You can't just shoot photographs through the window of the shuttle with a Wal-Mart disposable camera and expect to get much. The special glass is extremely thick, so that anything not directly in line with the camera lens appears distorted; glare is severe; contrasts between bright and dark are far greater than anything on Earth. Most of all, it's hard to know what you're seeing -- one tall snow-peaked mountain, one blue winding river in a deep green plain, one shimmering white-brown desert streaked with shadows by the sunset, tends to look very much like another.

Thus we'd had to commission one piece of new technology, the only one so far that ShareSpace had had to develop for itself. The "CO camera" was a small miracle of self-correcting lens trains, adjusting polarizers, GPS and IR receivers, and gyrocompasses, plus a dedicated microprocessor that constantly knew the position of the camera in space, and the direction it was pointing, so that as the shutter clicked, the camera wrote a slugline at the bottom: time; altitude, latitude, and longitude of the shuttle; and latitude and longitude of the center of the picture. The camera always knew and recorded what you had photographed, from where, and when.

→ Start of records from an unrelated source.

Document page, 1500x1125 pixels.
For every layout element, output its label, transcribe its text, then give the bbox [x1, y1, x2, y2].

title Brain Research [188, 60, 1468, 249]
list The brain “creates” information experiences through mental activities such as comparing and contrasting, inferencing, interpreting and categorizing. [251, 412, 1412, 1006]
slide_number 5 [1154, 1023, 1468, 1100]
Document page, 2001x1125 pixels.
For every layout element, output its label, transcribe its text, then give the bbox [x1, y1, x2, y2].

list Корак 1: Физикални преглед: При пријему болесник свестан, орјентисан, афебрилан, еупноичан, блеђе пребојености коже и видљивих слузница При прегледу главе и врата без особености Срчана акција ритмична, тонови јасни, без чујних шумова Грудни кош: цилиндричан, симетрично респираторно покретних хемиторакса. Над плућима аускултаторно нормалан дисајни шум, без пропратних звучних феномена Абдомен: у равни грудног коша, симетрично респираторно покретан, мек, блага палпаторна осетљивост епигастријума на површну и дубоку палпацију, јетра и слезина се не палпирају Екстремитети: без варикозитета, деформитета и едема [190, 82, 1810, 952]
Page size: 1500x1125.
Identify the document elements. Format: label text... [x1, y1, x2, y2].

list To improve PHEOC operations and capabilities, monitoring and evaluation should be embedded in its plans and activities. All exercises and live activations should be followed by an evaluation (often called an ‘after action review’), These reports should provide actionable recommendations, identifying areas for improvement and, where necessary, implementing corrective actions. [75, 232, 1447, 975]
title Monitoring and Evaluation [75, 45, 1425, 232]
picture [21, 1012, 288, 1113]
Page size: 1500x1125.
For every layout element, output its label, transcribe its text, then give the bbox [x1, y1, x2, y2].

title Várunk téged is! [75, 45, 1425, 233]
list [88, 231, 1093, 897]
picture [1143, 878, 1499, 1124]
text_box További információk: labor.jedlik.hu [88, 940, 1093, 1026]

During the second orbit, before his conference with the reporters, MJ was supposed to use the CO camera to take two practice shots through the front window, so that the first shots on the roll would be dramatic. Then Marc Clement was supposed to take two pictures of MJ floating by each corporate plaque inside the shuttle, so that the sponsors got what they had paid for.

A modest complication was added while I was at the reception -- Perry Lager, my customer service guy, called me and said that he'd had a request from many of the sponsors for the very first picture on the roll to be a shot of MJ floating beside the wall of plaques, instead. At the rate they were paying, some of them were anxious to make sure that their logo got the full treatment, and it was no problem to do it.

I went into the bathroom, where I hoped no one would notice I had a phone contact going on with MJ, and called the patch-through number at Houston. In a minute, I had Michael on the line, and I relayed the request.

"No problem, man, no problem at all." His voice was full of pure glee; if there were a drug that could get you as high as he sounded, we'd all be addicts.

"Are you having a good time, Michael?"

"The best. The absolute best. I love it up here and I love all of you. Thanks for calling -- we'll get you that shot."

"Thank you, MJ," I said, and we hung up.

As I came out of the stall, a short, balding darkhaired man in a blue suit emerged from the next stall. "I bet you came in here so that we wouldn't all jump at your phone and shout questions."

"That's right."

"Well, I didn't. But I did eavesdrop. Would you mind telling me what he said when you asked if he was having a good time?"